Data to process:
·····
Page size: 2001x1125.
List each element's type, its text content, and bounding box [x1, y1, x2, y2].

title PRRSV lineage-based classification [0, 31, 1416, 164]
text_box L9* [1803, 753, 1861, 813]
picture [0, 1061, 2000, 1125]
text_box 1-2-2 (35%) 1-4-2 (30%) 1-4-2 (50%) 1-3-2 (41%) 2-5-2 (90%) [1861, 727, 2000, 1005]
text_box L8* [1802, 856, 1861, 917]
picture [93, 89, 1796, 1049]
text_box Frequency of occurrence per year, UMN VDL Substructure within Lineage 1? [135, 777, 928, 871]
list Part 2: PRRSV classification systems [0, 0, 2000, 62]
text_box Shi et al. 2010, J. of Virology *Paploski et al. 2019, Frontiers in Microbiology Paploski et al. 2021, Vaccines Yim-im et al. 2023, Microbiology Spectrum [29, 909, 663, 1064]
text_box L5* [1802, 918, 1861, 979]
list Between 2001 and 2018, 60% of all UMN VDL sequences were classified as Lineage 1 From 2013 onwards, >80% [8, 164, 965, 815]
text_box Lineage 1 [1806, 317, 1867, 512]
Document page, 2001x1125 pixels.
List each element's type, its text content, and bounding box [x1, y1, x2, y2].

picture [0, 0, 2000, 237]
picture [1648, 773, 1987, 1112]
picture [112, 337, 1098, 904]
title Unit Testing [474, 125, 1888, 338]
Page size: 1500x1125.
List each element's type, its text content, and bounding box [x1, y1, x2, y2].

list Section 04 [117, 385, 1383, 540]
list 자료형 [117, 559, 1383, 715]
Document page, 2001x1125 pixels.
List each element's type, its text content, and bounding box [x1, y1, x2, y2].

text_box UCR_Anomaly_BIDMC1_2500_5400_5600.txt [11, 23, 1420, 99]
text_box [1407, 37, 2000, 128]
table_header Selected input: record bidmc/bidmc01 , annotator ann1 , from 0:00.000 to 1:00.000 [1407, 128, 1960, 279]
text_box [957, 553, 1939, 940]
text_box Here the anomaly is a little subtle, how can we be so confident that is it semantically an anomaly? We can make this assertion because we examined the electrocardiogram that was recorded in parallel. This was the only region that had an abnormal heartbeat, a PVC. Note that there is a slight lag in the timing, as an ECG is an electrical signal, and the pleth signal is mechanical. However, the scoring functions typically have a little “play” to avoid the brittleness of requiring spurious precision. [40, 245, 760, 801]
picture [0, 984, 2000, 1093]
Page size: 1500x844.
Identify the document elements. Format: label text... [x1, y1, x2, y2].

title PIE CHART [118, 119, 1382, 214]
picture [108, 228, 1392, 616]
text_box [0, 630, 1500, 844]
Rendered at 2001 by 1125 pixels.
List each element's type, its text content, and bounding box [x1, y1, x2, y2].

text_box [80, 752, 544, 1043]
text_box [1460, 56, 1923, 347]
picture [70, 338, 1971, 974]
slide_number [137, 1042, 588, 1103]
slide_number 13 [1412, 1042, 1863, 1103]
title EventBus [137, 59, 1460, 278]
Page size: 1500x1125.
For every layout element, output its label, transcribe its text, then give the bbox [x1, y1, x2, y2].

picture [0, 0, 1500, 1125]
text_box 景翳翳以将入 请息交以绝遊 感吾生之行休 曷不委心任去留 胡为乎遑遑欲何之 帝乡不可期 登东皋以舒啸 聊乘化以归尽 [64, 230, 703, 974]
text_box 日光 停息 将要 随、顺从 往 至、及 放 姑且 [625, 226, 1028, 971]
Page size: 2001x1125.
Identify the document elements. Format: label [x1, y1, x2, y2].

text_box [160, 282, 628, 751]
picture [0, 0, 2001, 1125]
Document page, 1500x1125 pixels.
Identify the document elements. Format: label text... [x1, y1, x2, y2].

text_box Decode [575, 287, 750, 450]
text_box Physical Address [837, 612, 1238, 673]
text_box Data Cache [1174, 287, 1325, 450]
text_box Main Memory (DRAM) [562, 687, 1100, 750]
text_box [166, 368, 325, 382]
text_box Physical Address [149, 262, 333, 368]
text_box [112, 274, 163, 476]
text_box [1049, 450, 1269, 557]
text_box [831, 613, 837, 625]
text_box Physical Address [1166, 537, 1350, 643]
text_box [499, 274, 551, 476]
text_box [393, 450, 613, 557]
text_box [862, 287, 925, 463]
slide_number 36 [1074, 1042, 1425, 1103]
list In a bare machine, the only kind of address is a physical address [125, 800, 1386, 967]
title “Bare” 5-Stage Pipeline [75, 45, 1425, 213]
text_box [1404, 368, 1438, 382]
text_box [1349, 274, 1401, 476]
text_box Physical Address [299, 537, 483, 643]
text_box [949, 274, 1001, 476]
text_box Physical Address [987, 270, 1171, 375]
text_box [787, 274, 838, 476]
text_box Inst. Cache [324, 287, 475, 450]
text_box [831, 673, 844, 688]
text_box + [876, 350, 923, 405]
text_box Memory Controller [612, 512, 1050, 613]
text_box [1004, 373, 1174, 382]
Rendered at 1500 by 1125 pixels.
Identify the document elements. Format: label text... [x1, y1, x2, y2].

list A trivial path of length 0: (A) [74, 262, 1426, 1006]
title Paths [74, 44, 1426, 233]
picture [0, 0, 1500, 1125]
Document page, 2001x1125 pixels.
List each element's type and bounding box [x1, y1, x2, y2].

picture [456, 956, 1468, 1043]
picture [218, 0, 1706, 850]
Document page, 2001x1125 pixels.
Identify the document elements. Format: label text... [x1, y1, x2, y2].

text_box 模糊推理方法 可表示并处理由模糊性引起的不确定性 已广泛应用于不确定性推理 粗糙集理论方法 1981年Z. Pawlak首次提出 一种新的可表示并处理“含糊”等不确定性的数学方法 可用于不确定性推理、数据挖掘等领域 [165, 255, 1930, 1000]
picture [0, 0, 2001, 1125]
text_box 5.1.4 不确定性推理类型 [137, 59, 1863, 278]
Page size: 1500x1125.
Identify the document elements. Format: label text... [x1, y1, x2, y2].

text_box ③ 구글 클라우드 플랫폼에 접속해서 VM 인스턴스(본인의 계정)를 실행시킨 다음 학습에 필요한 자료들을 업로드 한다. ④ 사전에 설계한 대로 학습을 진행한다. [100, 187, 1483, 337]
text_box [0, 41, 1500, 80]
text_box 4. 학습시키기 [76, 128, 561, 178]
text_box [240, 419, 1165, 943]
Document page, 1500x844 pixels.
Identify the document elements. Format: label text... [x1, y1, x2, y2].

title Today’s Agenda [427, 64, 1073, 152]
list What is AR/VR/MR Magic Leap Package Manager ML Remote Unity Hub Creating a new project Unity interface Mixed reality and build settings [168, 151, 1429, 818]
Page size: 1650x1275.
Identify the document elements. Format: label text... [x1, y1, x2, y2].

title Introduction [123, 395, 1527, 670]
·····
Problem details: In full and word for word, output the entries.

Solution to this problem:
Page size: 2001x1125.
List each element's type, its text content, and bounding box [x1, y1, x2, y2].

title PRRSV lineage-based classification [0, 31, 1416, 164]
text_box L9* [1803, 753, 1861, 813]
picture [0, 1061, 2000, 1125]
text_box 1-2-2 (35%) 1-4-2 (30%) 1-4-2 (50%) 1-3-2 (41%) 2-5-2 (90%) [1861, 727, 2000, 1005]
text_box L8* [1802, 856, 1861, 917]
picture [93, 89, 1796, 1049]
text_box Frequency of occurrence per year, UMN VDL Substructure within Lineage 1? [135, 777, 928, 871]
list Part 2: PRRSV classification systems [0, 0, 2000, 62]
text_box Shi et al. 2010, J. of Virology *Paploski et al. 2019, Frontiers in Microbiology Paploski et al. 2021, Vaccines Yim-im et al. 2023, Microbiology Spectrum [29, 909, 663, 1064]
text_box L5* [1802, 918, 1861, 979]
list Between 2001 and 2018, 60% of all UMN VDL sequences were classified as Lineage 1 From 2013 onwards, >80% [8, 164, 965, 815]
text_box Lineage 1 [1806, 317, 1867, 512]
Document page, 2001x1125 pixels.
List each element's type, its text content, and bounding box [x1, y1, x2, y2].

picture [0, 0, 2000, 237]
picture [1648, 773, 1987, 1112]
picture [112, 337, 1098, 904]
title Unit Testing [474, 125, 1888, 338]
Page size: 1500x1125.
List each element's type, its text content, and bounding box [x1, y1, x2, y2].

list Section 04 [117, 385, 1383, 540]
list 자료형 [117, 559, 1383, 715]
Document page, 2001x1125 pixels.
List each element's type, its text content, and bounding box [x1, y1, x2, y2].

text_box UCR_Anomaly_BIDMC1_2500_5400_5600.txt [11, 23, 1420, 99]
text_box [1407, 37, 2000, 128]
table_header Selected input: record bidmc/bidmc01 , annotator ann1 , from 0:00.000 to 1:00.000 [1407, 128, 1960, 279]
text_box [957, 553, 1939, 940]
text_box Here the anomaly is a little subtle, how can we be so confident that is it semantically an anomaly? We can make this assertion because we examined the electrocardiogram that was recorded in parallel. This was the only region that had an abnormal heartbeat, a PVC. Note that there is a slight lag in the timing, as an ECG is an electrical signal, and the pleth signal is mechanical. However, the scoring functions typically have a little “play” to avoid the brittleness of requiring spurious precision. [40, 245, 760, 801]
picture [0, 984, 2000, 1093]
Page size: 1500x844.
Identify the document elements. Format: label text... [x1, y1, x2, y2].

title PIE CHART [118, 119, 1382, 214]
picture [108, 228, 1392, 616]
text_box [0, 630, 1500, 844]
Rendered at 2001 by 1125 pixels.
List each element's type, its text content, and bounding box [x1, y1, x2, y2].

text_box [80, 752, 544, 1043]
text_box [1460, 56, 1923, 347]
picture [70, 338, 1971, 974]
slide_number [137, 1042, 588, 1103]
slide_number 13 [1412, 1042, 1863, 1103]
title EventBus [137, 59, 1460, 278]
Page size: 1500x1125.
For every layout element, output its label, transcribe its text, then give the bbox [x1, y1, x2, y2].

picture [0, 0, 1500, 1125]
text_box 景翳翳以将入 请息交以绝遊 感吾生之行休 曷不委心任去留 胡为乎遑遑欲何之 帝乡不可期 登东皋以舒啸 聊乘化以归尽 [64, 230, 703, 974]
text_box 日光 停息 将要 随、顺从 往 至、及 放 姑且 [625, 226, 1028, 971]
Page size: 2001x1125.
Identify the document elements. Format: label [x1, y1, x2, y2].

text_box [160, 282, 628, 751]
picture [0, 0, 2001, 1125]
Document page, 1500x1125 pixels.
Identify the document elements. Format: label text... [x1, y1, x2, y2].

text_box Decode [575, 287, 750, 450]
text_box Physical Address [837, 612, 1238, 673]
text_box Data Cache [1174, 287, 1325, 450]
text_box Main Memory (DRAM) [562, 687, 1100, 750]
text_box [166, 368, 325, 382]
text_box Physical Address [149, 262, 333, 368]
text_box [112, 274, 163, 476]
text_box [1049, 450, 1269, 557]
text_box [831, 613, 837, 625]
text_box Physical Address [1166, 537, 1350, 643]
text_box [499, 274, 551, 476]
text_box [393, 450, 613, 557]
text_box [862, 287, 925, 463]
slide_number 36 [1074, 1042, 1425, 1103]
list In a bare machine, the only kind of address is a physical address [125, 800, 1386, 967]
title “Bare” 5-Stage Pipeline [75, 45, 1425, 213]
text_box [1404, 368, 1438, 382]
text_box [1349, 274, 1401, 476]
text_box Physical Address [299, 537, 483, 643]
text_box [949, 274, 1001, 476]
text_box Physical Address [987, 270, 1171, 375]
text_box [787, 274, 838, 476]
text_box Inst. Cache [324, 287, 475, 450]
text_box [831, 673, 844, 688]
text_box + [876, 350, 923, 405]
text_box Memory Controller [612, 512, 1050, 613]
text_box [1004, 373, 1174, 382]
Rendered at 1500 by 1125 pixels.
Identify the document elements. Format: label text... [x1, y1, x2, y2].

list A trivial path of length 0: (A) [74, 262, 1426, 1006]
title Paths [74, 44, 1426, 233]
picture [0, 0, 1500, 1125]
Document page, 2001x1125 pixels.
List each element's type and bounding box [x1, y1, x2, y2].

picture [456, 956, 1468, 1043]
picture [218, 0, 1706, 850]
Document page, 2001x1125 pixels.
Identify the document elements. Format: label text... [x1, y1, x2, y2].

text_box 模糊推理方法 可表示并处理由模糊性引起的不确定性 已广泛应用于不确定性推理 粗糙集理论方法 1981年Z. Pawlak首次提出 一种新的可表示并处理“含糊”等不确定性的数学方法 可用于不确定性推理、数据挖掘等领域 [165, 255, 1930, 1000]
picture [0, 0, 2001, 1125]
text_box 5.1.4 不确定性推理类型 [137, 59, 1863, 278]
Page size: 1500x1125.
Identify the document elements. Format: label text... [x1, y1, x2, y2].

text_box ③ 구글 클라우드 플랫폼에 접속해서 VM 인스턴스(본인의 계정)를 실행시킨 다음 학습에 필요한 자료들을 업로드 한다. ④ 사전에 설계한 대로 학습을 진행한다. [100, 187, 1483, 337]
text_box [0, 41, 1500, 80]
text_box 4. 학습시키기 [76, 128, 561, 178]
text_box [240, 419, 1165, 943]
Document page, 1500x844 pixels.
Identify the document elements. Format: label text... [x1, y1, x2, y2].

title Today’s Agenda [427, 64, 1073, 152]
list What is AR/VR/MR Magic Leap Package Manager ML Remote Unity Hub Creating a new project Unity interface Mixed reality and build settings [168, 151, 1429, 818]
Page size: 1650x1275.
Identify the document elements. Format: label text... [x1, y1, x2, y2].

title Introduction [123, 395, 1527, 670]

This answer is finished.